Hacker News new | ask | show | jobs
by jordo 1750 days ago
This is EXACTLY the issue we are currently running into while hosting our gameservers on kubernetes via agones https://agones.dev/site/. While our gameserver processes don't really need a full core, they do need to be scheduled regularly to meet their tick simulation deadlines. A gameserver that ticks at 60hz absolutely needs CPU time at the very least every few milliseconds. Not getting scheduled back in time for a game tick means more input latency, and wreaks havoc on game clients trying to adjust their prediction buffers to optimally time their input receipt server side before the next server tick.

Bad, bad, bad scenario all around. A gameserver process really needs to get scheduled like a heartbeat. Ticks can't be late on the server as it really screws everything else up big time. We've seen these "bursting" effects really start to take it's toll, to the effect that we're now just setting a request and limit of 1CPU for each game server process (even though we could pack a lot more punch here).

2 comments

If you're using Linux, you could try the deadline scheduler policy (SCHED_DEADLINE, see sched(7) [1]), especially if the tick runtime can be estimated to an extent. Essentially, you set the task period (60 Hz in your case), the task runtime (a rough upper bound for the task execution time) and a deadline, and the Linux scheduler will make sure your task runs at an appropriate time every period. It will also throttle tasks that exceed their budget (by running over their allotted runtime) and it won't admit tasks if it's impossible to run them (since the sum of task runtimes exceeds the available runtime).

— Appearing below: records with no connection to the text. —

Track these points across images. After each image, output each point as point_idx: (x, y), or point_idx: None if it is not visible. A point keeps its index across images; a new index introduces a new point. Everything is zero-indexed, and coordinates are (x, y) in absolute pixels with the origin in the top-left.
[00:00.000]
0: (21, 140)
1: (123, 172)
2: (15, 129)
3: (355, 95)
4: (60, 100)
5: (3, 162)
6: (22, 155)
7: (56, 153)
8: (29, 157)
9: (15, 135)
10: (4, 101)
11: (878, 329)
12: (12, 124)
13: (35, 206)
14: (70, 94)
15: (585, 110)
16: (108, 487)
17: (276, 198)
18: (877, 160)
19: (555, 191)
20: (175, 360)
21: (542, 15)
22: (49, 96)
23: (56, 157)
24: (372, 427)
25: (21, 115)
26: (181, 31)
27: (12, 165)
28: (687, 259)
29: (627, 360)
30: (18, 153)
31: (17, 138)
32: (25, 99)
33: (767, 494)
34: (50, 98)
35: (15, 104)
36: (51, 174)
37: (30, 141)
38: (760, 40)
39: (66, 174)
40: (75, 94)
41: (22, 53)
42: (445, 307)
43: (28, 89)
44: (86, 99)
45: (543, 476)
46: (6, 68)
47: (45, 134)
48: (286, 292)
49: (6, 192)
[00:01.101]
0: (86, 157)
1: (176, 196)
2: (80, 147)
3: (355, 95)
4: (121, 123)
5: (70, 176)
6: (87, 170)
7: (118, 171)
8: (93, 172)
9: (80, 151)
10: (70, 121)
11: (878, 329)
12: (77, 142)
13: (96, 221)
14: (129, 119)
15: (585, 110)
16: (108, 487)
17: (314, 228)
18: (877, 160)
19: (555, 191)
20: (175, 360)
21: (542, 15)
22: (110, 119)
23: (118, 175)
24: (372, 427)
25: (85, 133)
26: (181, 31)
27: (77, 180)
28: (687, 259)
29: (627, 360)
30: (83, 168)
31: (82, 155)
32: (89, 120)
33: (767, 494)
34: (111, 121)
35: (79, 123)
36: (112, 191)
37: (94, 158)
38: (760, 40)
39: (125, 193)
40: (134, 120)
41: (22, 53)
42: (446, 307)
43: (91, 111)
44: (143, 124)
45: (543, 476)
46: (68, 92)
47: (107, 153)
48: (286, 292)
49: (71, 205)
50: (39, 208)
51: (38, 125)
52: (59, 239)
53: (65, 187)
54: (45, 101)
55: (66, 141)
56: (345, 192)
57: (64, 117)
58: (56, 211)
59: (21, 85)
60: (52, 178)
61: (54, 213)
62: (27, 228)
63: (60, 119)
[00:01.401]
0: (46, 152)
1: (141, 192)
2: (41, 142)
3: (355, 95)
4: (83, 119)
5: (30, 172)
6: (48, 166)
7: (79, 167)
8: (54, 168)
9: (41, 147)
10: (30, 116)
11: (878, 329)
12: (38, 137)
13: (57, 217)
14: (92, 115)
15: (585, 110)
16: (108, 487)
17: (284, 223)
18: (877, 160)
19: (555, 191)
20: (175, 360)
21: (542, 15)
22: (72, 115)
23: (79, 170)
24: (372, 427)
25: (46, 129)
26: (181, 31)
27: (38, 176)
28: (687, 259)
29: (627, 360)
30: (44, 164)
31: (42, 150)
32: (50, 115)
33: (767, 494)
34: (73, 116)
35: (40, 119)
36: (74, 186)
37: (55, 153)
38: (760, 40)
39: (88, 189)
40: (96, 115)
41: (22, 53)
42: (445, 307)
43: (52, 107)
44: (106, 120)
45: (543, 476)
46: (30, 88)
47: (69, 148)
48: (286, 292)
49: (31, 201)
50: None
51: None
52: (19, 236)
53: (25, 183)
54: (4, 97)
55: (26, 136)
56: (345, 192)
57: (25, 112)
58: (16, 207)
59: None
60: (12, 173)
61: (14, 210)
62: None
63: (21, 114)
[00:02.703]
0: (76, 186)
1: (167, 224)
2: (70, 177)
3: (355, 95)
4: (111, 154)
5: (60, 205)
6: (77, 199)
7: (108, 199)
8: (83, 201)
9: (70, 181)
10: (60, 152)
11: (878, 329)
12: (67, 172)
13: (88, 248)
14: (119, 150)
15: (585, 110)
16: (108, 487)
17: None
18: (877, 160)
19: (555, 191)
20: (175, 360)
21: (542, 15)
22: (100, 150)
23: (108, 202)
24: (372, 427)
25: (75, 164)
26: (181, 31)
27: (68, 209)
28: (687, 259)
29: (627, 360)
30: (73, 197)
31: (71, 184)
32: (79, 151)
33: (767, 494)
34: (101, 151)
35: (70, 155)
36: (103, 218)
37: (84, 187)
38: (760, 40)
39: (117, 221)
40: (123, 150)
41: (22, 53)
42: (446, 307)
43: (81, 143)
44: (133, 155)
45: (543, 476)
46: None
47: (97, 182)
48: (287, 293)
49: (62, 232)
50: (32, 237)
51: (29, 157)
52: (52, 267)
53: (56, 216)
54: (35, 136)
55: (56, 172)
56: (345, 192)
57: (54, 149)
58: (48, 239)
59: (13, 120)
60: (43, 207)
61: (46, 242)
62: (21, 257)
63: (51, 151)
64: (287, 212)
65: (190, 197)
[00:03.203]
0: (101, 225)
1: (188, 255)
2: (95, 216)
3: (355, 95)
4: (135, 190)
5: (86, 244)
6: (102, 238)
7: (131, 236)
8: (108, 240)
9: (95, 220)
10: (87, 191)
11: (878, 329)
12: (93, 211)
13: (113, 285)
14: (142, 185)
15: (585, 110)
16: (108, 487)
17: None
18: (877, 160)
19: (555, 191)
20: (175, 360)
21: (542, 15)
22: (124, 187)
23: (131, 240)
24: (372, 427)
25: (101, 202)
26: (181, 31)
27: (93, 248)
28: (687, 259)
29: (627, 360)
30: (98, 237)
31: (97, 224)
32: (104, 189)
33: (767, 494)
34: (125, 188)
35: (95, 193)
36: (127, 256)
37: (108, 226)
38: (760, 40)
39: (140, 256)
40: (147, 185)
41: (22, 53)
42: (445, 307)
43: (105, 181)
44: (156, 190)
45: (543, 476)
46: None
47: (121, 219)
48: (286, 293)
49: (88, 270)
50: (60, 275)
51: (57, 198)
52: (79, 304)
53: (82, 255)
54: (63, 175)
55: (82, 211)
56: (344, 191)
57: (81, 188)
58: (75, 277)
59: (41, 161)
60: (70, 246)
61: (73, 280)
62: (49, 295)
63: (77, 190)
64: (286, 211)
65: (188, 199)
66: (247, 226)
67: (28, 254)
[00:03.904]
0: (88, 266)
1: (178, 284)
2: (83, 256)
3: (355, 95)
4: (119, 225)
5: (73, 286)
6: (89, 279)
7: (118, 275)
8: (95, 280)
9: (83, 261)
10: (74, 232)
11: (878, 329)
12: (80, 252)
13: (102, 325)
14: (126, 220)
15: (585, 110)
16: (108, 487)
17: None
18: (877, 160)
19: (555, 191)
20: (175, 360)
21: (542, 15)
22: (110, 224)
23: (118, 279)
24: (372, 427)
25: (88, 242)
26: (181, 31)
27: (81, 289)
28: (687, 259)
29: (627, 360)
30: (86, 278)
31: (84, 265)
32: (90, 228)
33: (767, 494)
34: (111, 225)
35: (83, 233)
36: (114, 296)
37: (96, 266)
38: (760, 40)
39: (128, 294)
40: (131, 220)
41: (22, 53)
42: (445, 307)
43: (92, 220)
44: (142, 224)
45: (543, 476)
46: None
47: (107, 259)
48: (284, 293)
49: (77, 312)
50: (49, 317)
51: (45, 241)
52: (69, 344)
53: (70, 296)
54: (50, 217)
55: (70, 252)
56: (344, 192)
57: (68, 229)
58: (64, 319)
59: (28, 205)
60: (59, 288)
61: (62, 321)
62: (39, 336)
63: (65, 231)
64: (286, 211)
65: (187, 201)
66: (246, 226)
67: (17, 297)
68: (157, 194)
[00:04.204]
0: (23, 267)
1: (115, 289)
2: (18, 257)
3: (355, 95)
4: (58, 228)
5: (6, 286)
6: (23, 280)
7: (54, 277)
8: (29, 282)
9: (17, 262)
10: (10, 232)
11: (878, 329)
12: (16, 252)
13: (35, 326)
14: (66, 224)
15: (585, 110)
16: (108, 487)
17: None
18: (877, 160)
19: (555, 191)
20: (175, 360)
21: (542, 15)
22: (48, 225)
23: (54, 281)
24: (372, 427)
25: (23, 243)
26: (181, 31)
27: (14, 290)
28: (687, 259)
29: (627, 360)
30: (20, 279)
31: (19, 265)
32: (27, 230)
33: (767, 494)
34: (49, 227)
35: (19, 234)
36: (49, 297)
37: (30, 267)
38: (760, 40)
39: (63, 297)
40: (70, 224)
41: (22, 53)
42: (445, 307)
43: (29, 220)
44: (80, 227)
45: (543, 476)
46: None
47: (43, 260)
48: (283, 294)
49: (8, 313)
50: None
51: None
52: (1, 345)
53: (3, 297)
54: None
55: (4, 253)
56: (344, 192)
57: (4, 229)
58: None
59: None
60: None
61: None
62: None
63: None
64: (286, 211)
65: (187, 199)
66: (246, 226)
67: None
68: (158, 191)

[1] https://www.man7.org/linux/man-pages/man7/sched.7.html

>While our gameserver processes don't really need a full core, they do need to be scheduled regularly to meet their tick simulation deadlines.

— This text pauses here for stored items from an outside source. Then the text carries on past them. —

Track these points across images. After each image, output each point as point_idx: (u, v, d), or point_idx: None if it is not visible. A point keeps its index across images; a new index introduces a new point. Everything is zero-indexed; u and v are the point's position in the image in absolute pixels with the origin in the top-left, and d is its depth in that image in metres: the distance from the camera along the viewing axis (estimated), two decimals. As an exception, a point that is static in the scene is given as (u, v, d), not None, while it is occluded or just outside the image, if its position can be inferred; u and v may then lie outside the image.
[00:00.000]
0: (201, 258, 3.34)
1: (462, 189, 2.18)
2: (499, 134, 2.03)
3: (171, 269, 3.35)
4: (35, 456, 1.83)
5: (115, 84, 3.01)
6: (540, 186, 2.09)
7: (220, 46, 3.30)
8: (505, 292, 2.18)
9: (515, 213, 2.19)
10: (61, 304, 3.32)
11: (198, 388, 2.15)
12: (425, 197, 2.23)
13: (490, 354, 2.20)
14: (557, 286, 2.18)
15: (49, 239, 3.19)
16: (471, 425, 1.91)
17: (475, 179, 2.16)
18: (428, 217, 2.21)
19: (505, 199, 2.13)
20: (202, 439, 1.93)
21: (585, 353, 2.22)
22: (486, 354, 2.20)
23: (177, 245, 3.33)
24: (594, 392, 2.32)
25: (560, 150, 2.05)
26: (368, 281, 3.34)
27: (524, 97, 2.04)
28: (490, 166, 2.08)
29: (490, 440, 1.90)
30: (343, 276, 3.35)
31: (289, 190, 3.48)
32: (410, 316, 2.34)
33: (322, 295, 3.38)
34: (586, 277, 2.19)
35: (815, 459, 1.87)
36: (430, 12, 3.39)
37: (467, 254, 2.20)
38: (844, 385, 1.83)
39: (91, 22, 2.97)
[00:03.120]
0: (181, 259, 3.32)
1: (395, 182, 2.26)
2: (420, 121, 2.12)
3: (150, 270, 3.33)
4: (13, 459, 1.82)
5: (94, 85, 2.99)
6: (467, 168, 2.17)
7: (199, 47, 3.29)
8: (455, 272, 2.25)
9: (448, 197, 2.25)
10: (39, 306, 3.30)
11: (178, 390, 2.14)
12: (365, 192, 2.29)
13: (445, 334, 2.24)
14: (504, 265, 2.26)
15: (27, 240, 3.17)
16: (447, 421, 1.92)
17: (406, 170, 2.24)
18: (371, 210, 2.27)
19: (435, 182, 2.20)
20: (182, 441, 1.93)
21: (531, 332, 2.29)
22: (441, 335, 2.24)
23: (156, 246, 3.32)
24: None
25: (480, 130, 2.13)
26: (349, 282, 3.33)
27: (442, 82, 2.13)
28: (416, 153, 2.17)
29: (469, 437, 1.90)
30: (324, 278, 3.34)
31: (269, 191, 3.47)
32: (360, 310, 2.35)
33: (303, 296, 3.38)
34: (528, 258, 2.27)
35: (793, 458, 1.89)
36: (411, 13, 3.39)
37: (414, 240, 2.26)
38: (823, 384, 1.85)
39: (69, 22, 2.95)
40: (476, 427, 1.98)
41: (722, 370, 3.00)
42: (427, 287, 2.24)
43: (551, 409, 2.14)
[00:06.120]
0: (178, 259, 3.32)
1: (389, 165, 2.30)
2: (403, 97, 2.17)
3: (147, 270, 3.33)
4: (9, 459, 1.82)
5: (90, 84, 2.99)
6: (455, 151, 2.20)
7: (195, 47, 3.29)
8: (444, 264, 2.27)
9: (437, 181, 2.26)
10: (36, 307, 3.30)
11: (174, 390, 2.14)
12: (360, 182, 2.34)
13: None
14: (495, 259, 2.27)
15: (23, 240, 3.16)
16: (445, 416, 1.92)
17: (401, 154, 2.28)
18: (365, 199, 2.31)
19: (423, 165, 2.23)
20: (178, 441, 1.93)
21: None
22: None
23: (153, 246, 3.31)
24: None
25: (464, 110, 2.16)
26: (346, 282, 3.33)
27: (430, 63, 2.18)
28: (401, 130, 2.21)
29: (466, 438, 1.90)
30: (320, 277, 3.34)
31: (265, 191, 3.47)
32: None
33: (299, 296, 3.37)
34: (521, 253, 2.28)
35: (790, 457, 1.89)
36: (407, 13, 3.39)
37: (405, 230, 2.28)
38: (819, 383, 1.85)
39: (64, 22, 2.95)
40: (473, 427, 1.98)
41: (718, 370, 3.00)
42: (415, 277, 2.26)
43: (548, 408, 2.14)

I think you need a core. If you don’t have one you’ll never know when the scheduler runs the process. The core scheduler feature seems like a good way to now do this.

We used to run hpux in “semi real time mode” for processes on tight timelines. The OS would let us put one process on the core that had interrupts disabled (only certain system calls were allowed). It worked well. Of course if the process had an issue the machine required a reboot.

Hpux also had processor sets which would allow us to tell the os to run certain processes on certain cores. This seems similar to the “core cookie” but I think that seems to have more to do with resource control.

This is really good progress.